On Fridays you can get sayyadiyyeh, which is a filet version of the whole fish in tahineh sauce that is available every night. This is the same lemony, garlicky sauce that flavors hummus, of course.

I’ve been pleased with most dishes here--except, surprisingly, the beloved dish kibbeh bil-sainiyya, a sort of lamb meatloaf baked in the same sort of pan (and usually cut into the same shapes) as baklava. It looks as if the layers of lamb (much too thin) and the fried meat filling weren’t baked together but assembled at the last minute.
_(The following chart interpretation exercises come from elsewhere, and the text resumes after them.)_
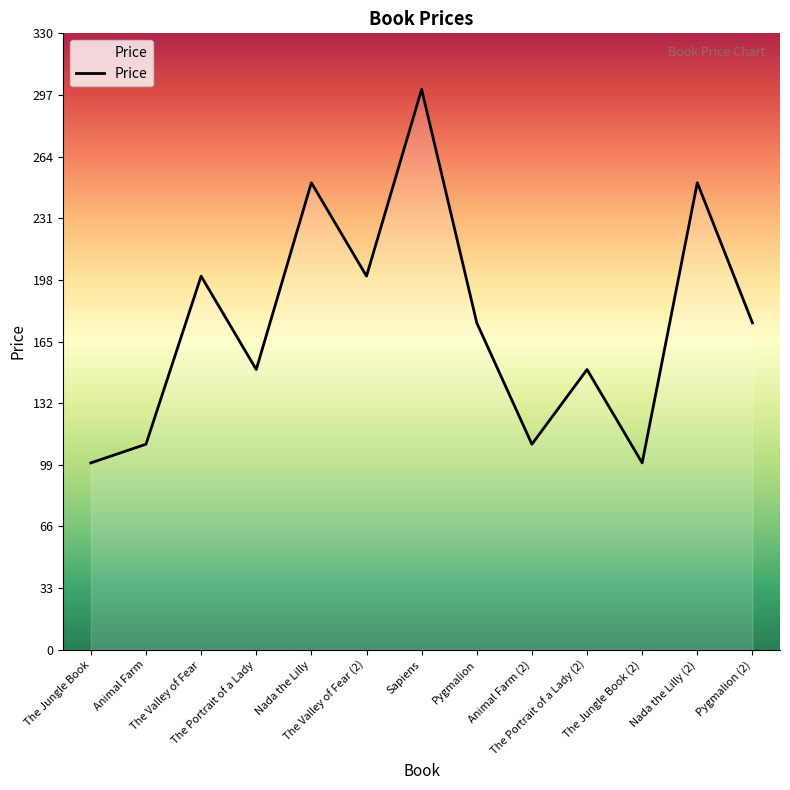

Count the number of categories in the chart.

13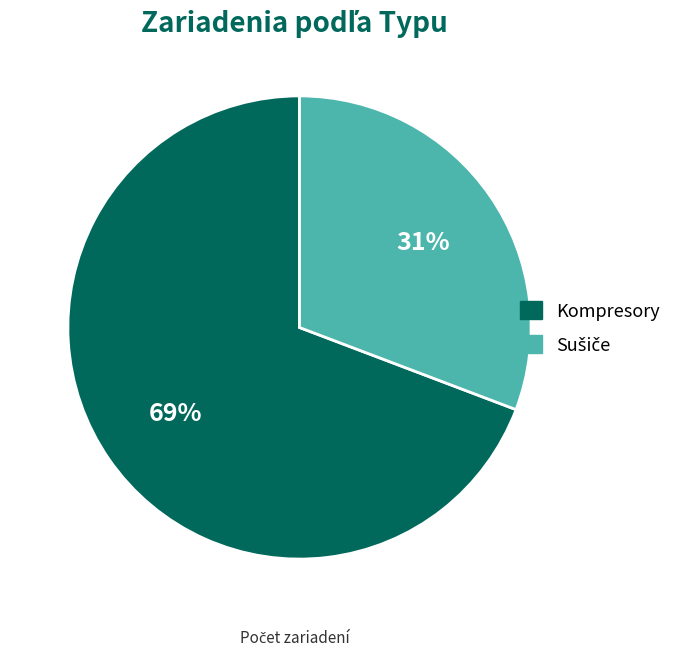

Which category has the biggest portion of the pie?

Kompresory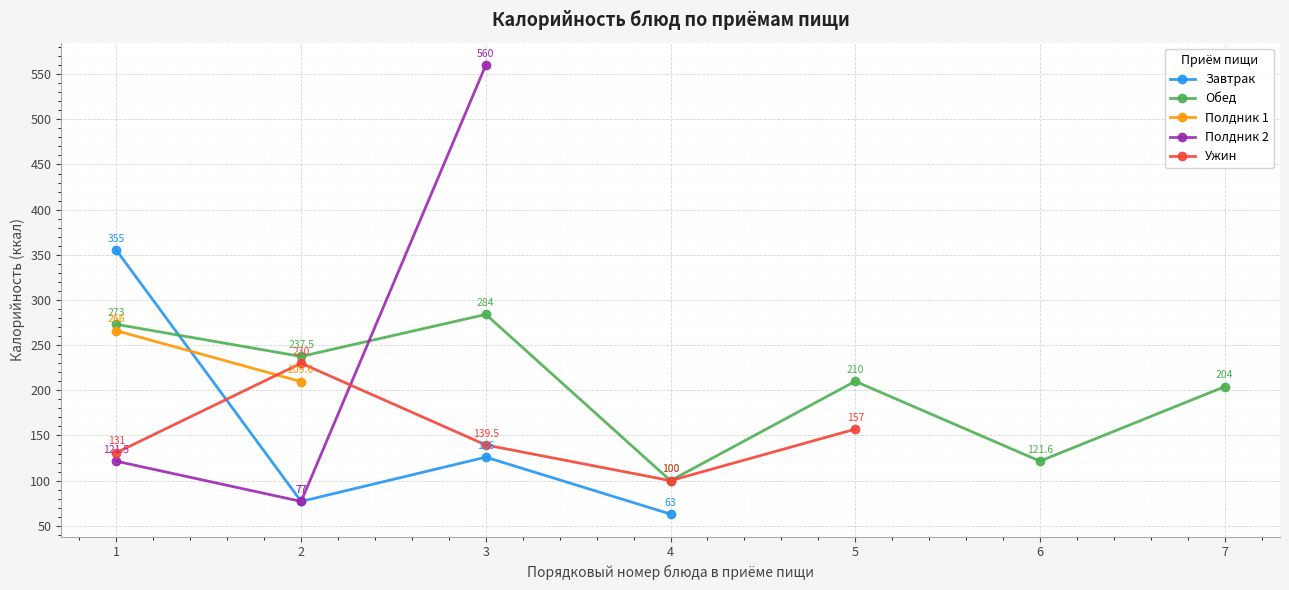

What is the greatest value displayed?

560.0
Though Wahib’s has its own bakery, its baklava is nowhere near as good as the food. No matter--dessert isn’t really part of a Lebanese meal. Just have a cup of Arab-style coffee. It’s the real thing.

BE THERE

Wahib’s Middle East Restaurant and Bakery, 910 E. Main St., Alhambra. (626) 281-1006 and (626) 576-1048. Open Sunday-Thursday, 9 a.m.-10 p.m.; Friday-Saturday, 9 a.m.-midnight. Full bar. Parking lot and street parking. All major credit cards. Takeout. Dinner for two, food only, $8-$30. What to Get: meat pie, tabbouleh, felafel, fattoush, fish with tahineh sauce, mansaf, kafta with potatoes.